Hoje em Alagoas, assim como em todas as unidades da Federação, existe uma delegacia específica para o combate à pornografia infantil, que disponibiliza policiais qualificados da instituição para enfrentar a problemática. Projeto que se repete em todas as Superintendências da Polícia Federal pelo país e que, ressalte-se, desenvolvem os trabalhos com maestria, tendo forte suporte de um setor específico e extremamente capacitado em Brasília, que é a mola propulsora dos serviços desenvolvidos em todo Brasil.

Qual a importância da educação sexual nas escolas para combater a exploração sexual infantil e como o sindicato observa essa pauta?

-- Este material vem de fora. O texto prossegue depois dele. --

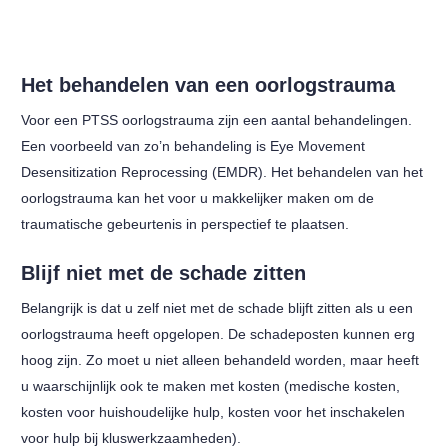
Het behandelen van een oorlogstrauma
Voor een PTSS oorlogstrauma zijn een aantal behandelingen.
Een voorbeeld van zo’n behandeling is Eye Movement
Desensitization Reprocessing (EMDR). Het behandelen van het
oorlogstrauma kan het voor u makkelijker maken om de
traumatische gebeurtenis in perspectief te plaatsen.
Blijf niet met de schade zitten
Belangrijk is dat u zelf niet met de schade blijft zitten als u een
oorlogstrauma heeft opgelopen. De schadeposten kunnen erg
hoog zijn. Zo moet u niet alleen behandeld worden, maar heeft
u waarschijnlijk ook te maken met kosten (medische kosten,
kosten voor huishoudelijke hulp, kosten voor het inschakelen
voor hulp bij kluswerkzaamheden).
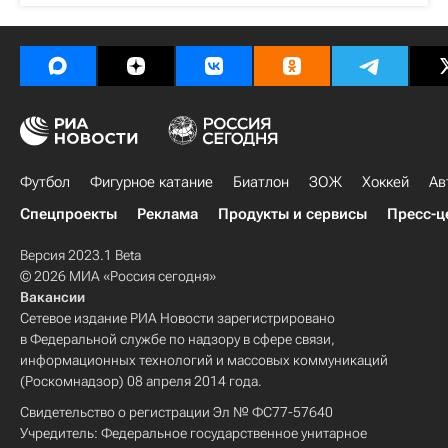
Футбол
Фигурное катание
Биатлон
ЗОЖ
Хоккей
Ав
Спецпроекты
Реклама
Продукты и сервисы
Пресс-ц
Версия 2023.1 Beta
© 2026 МИА «Россия сегодня»
Вакансии
Сетевое издание РИА Новости зарегистрировано
в Федеральной службе по надзору в сфере связи,
информационных технологий и массовых коммуникаций
(Роскомнадзор) 08 апреля 2014 года.
Свидетельство о регистрации Эл № ФС77-57640
Учредитель: Федеральное государственное унитарное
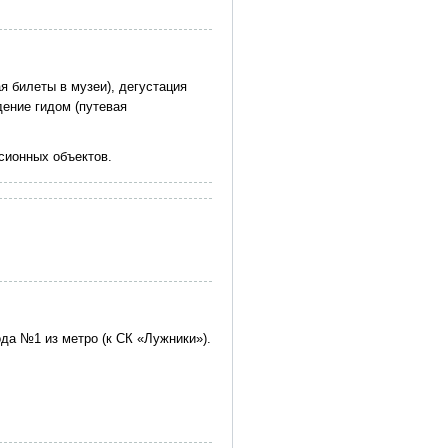
я билеты в музеи), дегустация
дение гидом (путевая
сионных объектов.
ода №1 из метро (к СК «Лужники»).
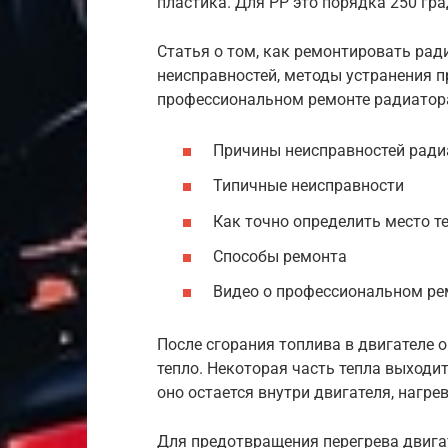
пластика. Для PP это порядка 250 гра
Статья о том, как ремонтировать ра
неисправностей, методы устранения п
профессиональном ремонте радиатор
Причины неисправностей ради
Типичные неисправности
Как точно определить место т
Способы ремонта
Видео о профессиональном ре
После сгорания топлива в двигателе 
тепло. Некоторая часть тепла выходи
оно остается внутри двигателя, нагре
Для предотвращения перегрева двига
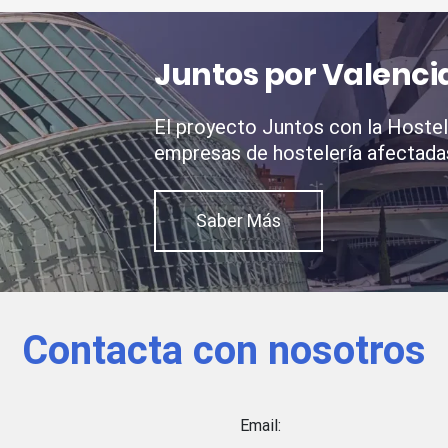
Juntos por Valenci
El proyecto Juntos con la Hostele
empresas de hostelería afectada
Saber Más
Contacta con nosotros
Email:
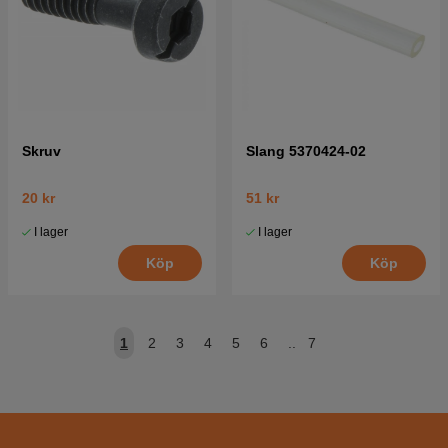
Skruv
Slang 5370424-02
20 kr
51 kr
I lager
I lager
Köp
Köp
1
2
3
4
5
6
..
7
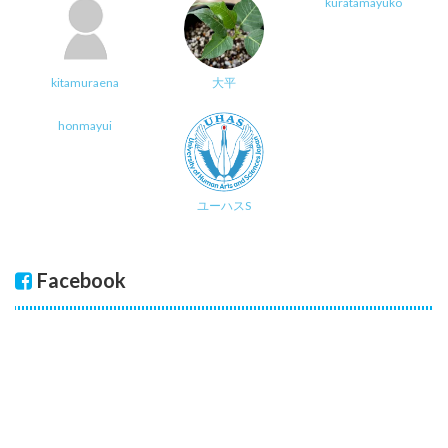
kuratamayuko
kitamuraena
大平
honmayui
ユーハスS
Facebook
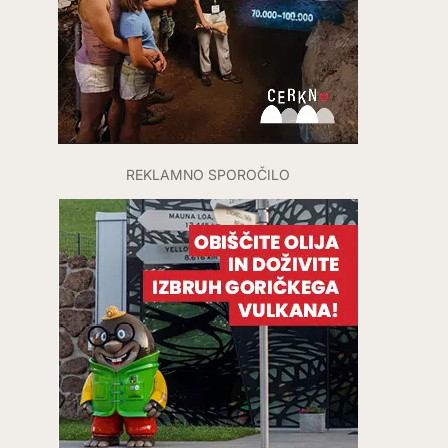
REKLAMNO SPOROČILO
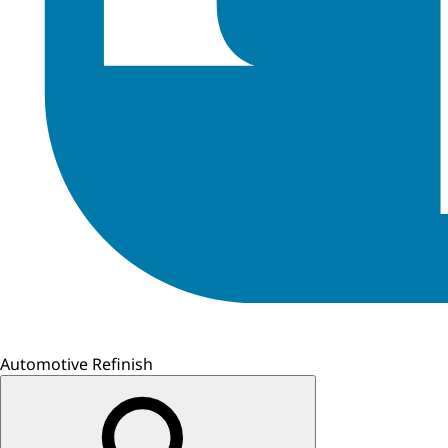
Automotive Refinish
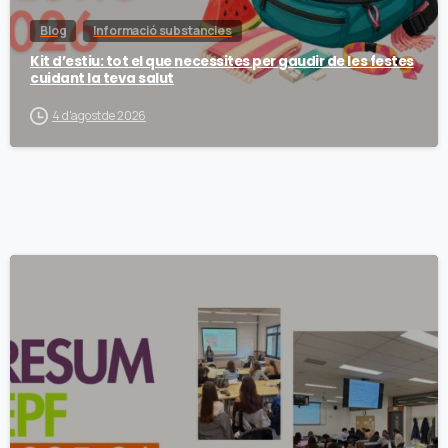
Blog
Informació substancies
Kit d’estiu: tot el que necessites per gaudir de les festes
cuidant la teva salut
4 d'agost de 2026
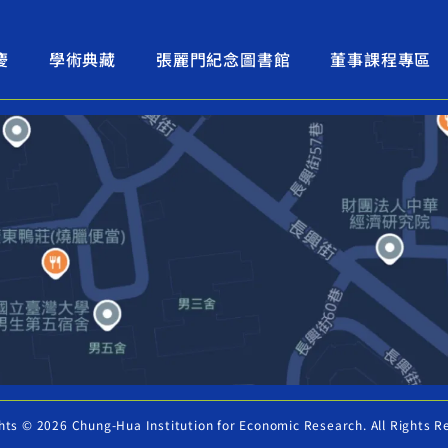
慶
學術典藏
張麗門紀念圖書館
董事課程專區
hts © 2026 Chung-Hua Institution for Economic Research. All Rights R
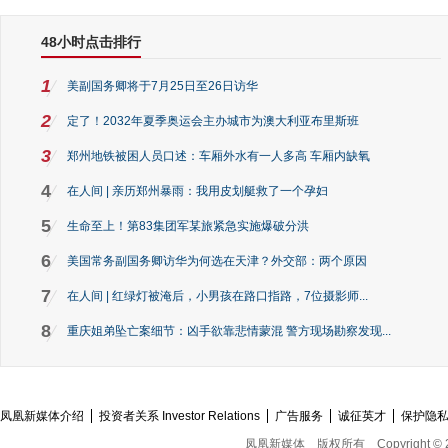
48小时点击排行
1
美副国务卿将于7月25日至26日访华
2
定了！2032年夏季奥运会主办城市为澳大利亚布里斯班
3
郑州地铁被困人员口述：车厢外水有一人多高 车厢内缺氧
4
在人间 | 亲历郑州暴雨：我用皮划艇救了一个孕妇
5
生命至上！第83集团军某旅紧急实施爆破分洪
6
美国常务副国务卿访华为何选在天津？外交部：两个原因
7
在人间 | 红绿灯被淹后，小男孩在路口指路，7位摄影师...
8
重庆姐弟坠亡案细节：凶手欲靠悲情蒙混 警方现场勘察发现...
凤凰新媒体介绍
投资者关系 Investor Relations
广告服务
诚征英才
保护隐
凤凰新媒体
版权所有
Copyright © 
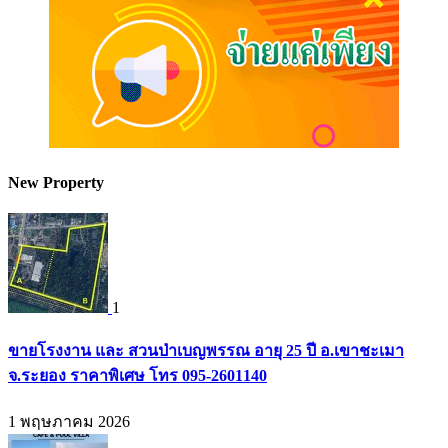
New Property
1
ขายโรงงาน และ สวนป่าเบญพรรณ อายุ 25 ปี อ.เขาชะเมา
จ.ระยอง ราคาพิเศษ โทร 095-2601140
1 พฤษภาคม 2026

Comecei esta entrevista com este tema e é uma satisfação terminar com ele! Sempre acreditei que investir em educação de base é o caminho para enfrentar esta e outras mazelas que assolam o mundo. Comprovadamente, é na infância e adolescência que se cria concepção de cidadania. É uma responsabilidade conjunta do poder público, mediante políticas de enfrentamento eficientes e concretas de punição, da família, da escola e da sociedade em geral. O conhecimento vai trazer informação, vai formar caráter, gerar mudanças de comportamentos, alertando quanto à prevenção e consequentemente quanto à proteção a esta prática criminosa. 

O sindicato, enquanto instituição de classe, defende os interesses de seus filiados, e como trabalhamos na segurança pública, estamos sempre atentos a toda forma de combate aos crimes em que os policiais estão expostos todos os dias. Somos vigilantes, sobretudo na observância se políticas públicas de combate à criminalidade são bem empregadas. Contribuímos no desenvolvimento de projetos voltados à batalha contra criminosos e cobramos, veementemente, dos gestores, condições dignas de trabalho, sempre com o olhar voltado para a proteção dos policiais que, diuturnamente, dão a própria vida para defender os interesses da sociedade. São profissionais que têm que ser aplaudidos.